Colorado PERA Retirement Options 1, 2 and 3

Most Colorado educators are generally aware of the formula that calculates their PERA pension benefit:

Years of Service Credit x 2.5% x Highest Average Salary (HAS)

They also are generally aware of which HAS Table they use so they know when they qualify for a “full” retirement (non-green-shaded areas of your HAS Table).

If you are unfamiliar with either of these things, make sure you investigate further before continuing with this post.

But many educators are not fully aware that they have to choose one of three benefit options when they retire. These options differ in the monthly benefit they pay to you and the benefit (if any) they pay to your cobeneficiary if you die first (typically a spouse, but it doesn’t have to be).

  • Option 1: This pays you a lifetime monthly benefit as calculated by the formula. When you die, your monthly payment will stop and your beneficiary will receive nothing. (Unless you die fairly soon after retiring and you still have a remaining balance in your DB account, in which case they will get that remaining balance as a lump sum plus a 100% match. It typically only takes a few years for your monthly benefit to exhaust the portion of your DB account that you contributed.)

  • Option 2: This pays you a lifetime monthly benefit which is slightly lower than what is calculated by the formula. The reason for this is that when you die, your cobeneficiary will continue to receive 50% of your monthly benefit for the rest of their life. How much lower your monthly benefit will be than the Option 1 level depends on your age and the age of your cobeneficiary. Take a look at this spreadsheet for the current Option 2 factors (these factors periodically change as actuarial assumptions change). If your cobeneficiary predeceases you, then your benefit will “pop up” back to the Option 1 level.
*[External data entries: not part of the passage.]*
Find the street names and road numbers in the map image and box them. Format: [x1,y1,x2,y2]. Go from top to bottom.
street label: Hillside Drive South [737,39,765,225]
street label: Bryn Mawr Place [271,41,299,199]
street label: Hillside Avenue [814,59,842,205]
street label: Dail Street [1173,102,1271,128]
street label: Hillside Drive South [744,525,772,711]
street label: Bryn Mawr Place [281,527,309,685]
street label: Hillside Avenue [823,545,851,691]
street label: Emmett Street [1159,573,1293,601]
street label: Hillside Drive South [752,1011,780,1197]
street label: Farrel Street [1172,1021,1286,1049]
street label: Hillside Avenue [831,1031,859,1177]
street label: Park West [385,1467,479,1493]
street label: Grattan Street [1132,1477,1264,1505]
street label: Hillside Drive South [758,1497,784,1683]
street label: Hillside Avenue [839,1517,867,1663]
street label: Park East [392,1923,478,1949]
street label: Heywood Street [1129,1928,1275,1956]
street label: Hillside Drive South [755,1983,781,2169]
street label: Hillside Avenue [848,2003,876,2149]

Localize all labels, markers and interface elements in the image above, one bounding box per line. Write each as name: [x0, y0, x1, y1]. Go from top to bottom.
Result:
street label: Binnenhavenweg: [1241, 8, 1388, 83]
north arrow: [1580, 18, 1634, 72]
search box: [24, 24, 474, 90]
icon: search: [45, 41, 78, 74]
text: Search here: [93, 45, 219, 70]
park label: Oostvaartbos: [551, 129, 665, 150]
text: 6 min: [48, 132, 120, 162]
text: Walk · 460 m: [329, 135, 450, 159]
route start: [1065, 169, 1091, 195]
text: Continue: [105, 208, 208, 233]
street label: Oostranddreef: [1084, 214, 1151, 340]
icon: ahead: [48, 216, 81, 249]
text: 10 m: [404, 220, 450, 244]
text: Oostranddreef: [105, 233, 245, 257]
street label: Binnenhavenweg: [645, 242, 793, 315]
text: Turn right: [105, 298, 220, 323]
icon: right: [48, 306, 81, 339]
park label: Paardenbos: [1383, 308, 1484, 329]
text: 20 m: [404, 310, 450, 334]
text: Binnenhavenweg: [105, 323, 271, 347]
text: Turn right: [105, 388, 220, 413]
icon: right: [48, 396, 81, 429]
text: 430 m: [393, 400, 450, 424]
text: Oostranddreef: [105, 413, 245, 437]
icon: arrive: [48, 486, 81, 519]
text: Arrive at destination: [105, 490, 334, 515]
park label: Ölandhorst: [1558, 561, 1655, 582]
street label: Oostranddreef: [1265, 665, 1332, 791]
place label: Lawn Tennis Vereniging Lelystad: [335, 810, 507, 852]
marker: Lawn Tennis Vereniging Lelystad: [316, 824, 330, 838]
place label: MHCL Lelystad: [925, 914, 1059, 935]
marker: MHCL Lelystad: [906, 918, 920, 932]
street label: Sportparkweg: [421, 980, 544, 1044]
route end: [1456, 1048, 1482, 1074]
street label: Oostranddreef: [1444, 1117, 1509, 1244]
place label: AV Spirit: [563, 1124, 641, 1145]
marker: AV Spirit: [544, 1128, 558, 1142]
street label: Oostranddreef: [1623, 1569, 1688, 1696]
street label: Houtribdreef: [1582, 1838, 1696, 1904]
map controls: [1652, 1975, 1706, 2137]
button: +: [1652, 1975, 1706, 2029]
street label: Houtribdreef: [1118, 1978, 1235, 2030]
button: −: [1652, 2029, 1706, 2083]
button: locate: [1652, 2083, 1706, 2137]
  • Option 3: This pays you a lifetime monthly benefit which is lower than what is calculated by the formula (and slightly lower than the Option 2 benefit). The reason for this is that when you die, your cobeneficiary will continue to receive 100% of your monthly benefit for the rest of their life. How much lower your monthly benefit will be than the Option 1 level depends on your age and the age of your cobeneficiary. Take a look at this spreadsheet for the current Option 3 factors (these factors periodically change as actuarial assumptions change). If your cobeneficiary predeceases you, then your benefit will “pop up” back to the Option 1 level.

To help illustrate this, let’s look at a specific example of a 58 year old teacher who uses HAS Table 2, has 34 years of service credit, their Highest Average Salary (HAS) is $90,000, and their cobeneficiary is 60 years old.

  • Option 1 Benefit: 34 x 2.5% x $90,000 = $76,500 yearly benefit ($6,375/month). When they die, the monthly benefit stops.

  • Option 2 Benefit: $76,500 x 0.961847 (Option 2 factor) = $73,581 yearly benefit ($6,132/month). If they die before their cobeneficiary, their cobeneficiary continues to receive $3,066/month for the rest of their life. If their cobeneficiary predeceases them, their monthly benefit pops back up to $6,375/month.

  • Option 3 Benefit: $76,500 x 0.915142 (Option 3 factor) = $70,008 yearly benefit ($5,834/month). If they die before their cobeneficiary, their cobeneficiary continues to receive $5,834/month for the rest of their life. If their cobeneficiary predeceases them, their monthly benefit pops back up to $6,375/month.


Option

Member
Yearly Benefit

Member
Monthly Benefit
Cobeneficiary
Monthly Benefit
(if you die first)
Option 1$76,500$6,375$0
Option 2$73,582$6,132$3,066
Option 3$70,008$5,834$5,834

Which option you choose obviously depends on a lot of circumstances in your life, including (but not limited to) the relative ages of you and your cobeneficiary, the health of you and your cobeneficiary, any retirement your cobeneficiary has, how much savings you have in other accounts that you can draw from, your spending needs, and your values. While this is obviously an important choice, it’s not one you have to make until you are retiring, at which point you typically have at least some insight into all of these factors.